The Moonshiner – 1

“Hi Mom,” says Tom when he arrives home from school.

She smiles, but somehow she is different. Something is afoot. But there is always something going on, an undercurrent that is never discussed in his presence. He’s given up trying to figure it out. This evening, like most evenings, he goes directly to his room and changes out of his school clothes. Then he goes out the back door and heads for the barn to begin his daily chores – feeding rabbits.

He hates this life. It’s nothing but work. When the feeding and watering is finished there are nests to prepare for the birth of the young. Then there is manure to haul. Always manure. There is no end to it. He craves his former life, being a city kid in southern California. When school was finished he walked the eight blocks home. Being the first home, he washed the breakfast dishes, earning five cents each day. Then the rest of the day was his.

He is filling a feed bucket with rabbit pellets when a voice  interrupts those cherished memories.

“Hi, you must be Tommy,” the stranger says.

Surprised, he whirl about. “My name is Tom,” he says after recovering his voice. “Who are you?” he asks, surveying the middle-aged man reclining on a row of straw bales.

“Folks call me Sally. I’m your dad’s friend. He hired me to help out around here.”

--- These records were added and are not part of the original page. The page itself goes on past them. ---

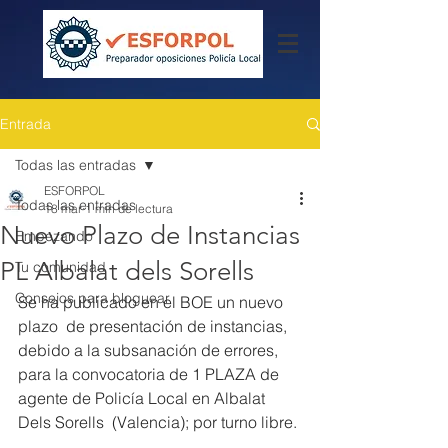
Entrada
Todas las entradas
ESFORPOL
Todas las entradas
18 mar
1 min de lectura
Nuevo Plazo de Instancias
Empezando
PL Albalat dels Sorells
Tu comunidad
Consejos para bloguear
Se ha publicado en el BOE un nuevo 
plazo  de presentación de instancias, 
debido a la subsanación de errores, 
para la convocatoria de 1 PLAZA de 
agente de Policía Local en Albalat 
Dels Sorells  (Valencia); por turno libre.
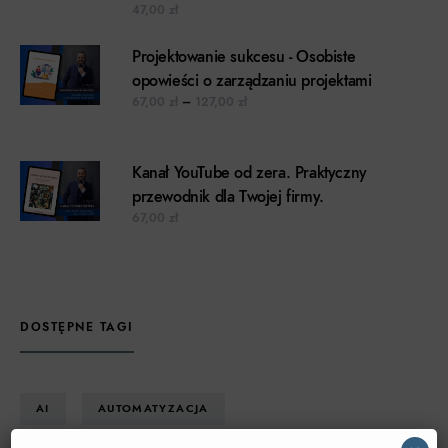
47,00
zł
Projektowanie sukcesu - Osobiste
opowieści o zarządzaniu projektami
Zakres cen: od 67,00 zł do 127,00 z
67,00
zł
–
127,00
zł
Kanał YouTube od zera. Praktyczny
przewodnik dla Twojej firmy.
67,00
zł
DOSTĘPNE TAGI
AI
AUTOMATYZACJA
×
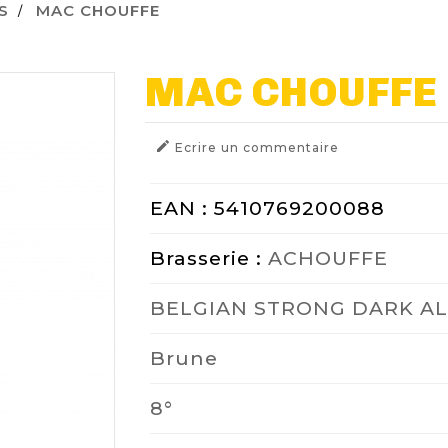
S
MAC CHOUFFE
MAC CHOUFFE

Ecrire un commentaire
EAN : 5410769200088
Brasserie :
ACHOUFFE
BELGIAN STRONG DARK A
Brune
8°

Tom was speechless. No one told him about a hiring anybody, but then who tells an eleven-year-old anything, he thinks as he surveys this stranger in faded jeans and a plaid, flannel shirt. He not wearing socks, and his brown loafers are badly scuffed. His cloudy blue eyes reveal nothing. His hair is thin and gray. Beside him  is a pint of Old Crow still half full of whiskey.

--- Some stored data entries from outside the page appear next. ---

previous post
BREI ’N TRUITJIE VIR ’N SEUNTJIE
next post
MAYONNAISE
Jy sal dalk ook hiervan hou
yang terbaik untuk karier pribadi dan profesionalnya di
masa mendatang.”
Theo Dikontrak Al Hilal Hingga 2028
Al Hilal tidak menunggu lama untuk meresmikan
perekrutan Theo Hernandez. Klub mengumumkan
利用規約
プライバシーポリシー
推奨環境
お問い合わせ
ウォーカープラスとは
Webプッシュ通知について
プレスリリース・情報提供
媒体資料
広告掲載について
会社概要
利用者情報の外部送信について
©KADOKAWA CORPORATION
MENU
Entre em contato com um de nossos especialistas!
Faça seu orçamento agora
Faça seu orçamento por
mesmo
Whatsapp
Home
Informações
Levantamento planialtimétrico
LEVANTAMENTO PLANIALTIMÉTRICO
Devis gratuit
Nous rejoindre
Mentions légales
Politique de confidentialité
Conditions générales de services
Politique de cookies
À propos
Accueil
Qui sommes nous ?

“Well,” says Tom, recovering and wondering if this Sally guy picked up on his surprise. “There’s an extra feed bucket by that stack of burlap bags. Use the tomato paste can of pellets, one scoop in each cage. Water is in the hose. Make sure each dish is full. I’ll start on the other end.”

“Hold on here, kid. I’m hired to do other stuff. I don’t feed rabbits.”

What other stuff, he wants to ask, but he doesn’t. He’s insulted by this stranger calling him a kid. What can he know, especially if he’s been nursing on that pint very long? He’s doing adult work here, and he wishes someone would notice. But there’s little use in saying anything, especially to his dad’s friends who are so often full of hooch. Best to let it pass and start his chores, caring for some 900 rabbits.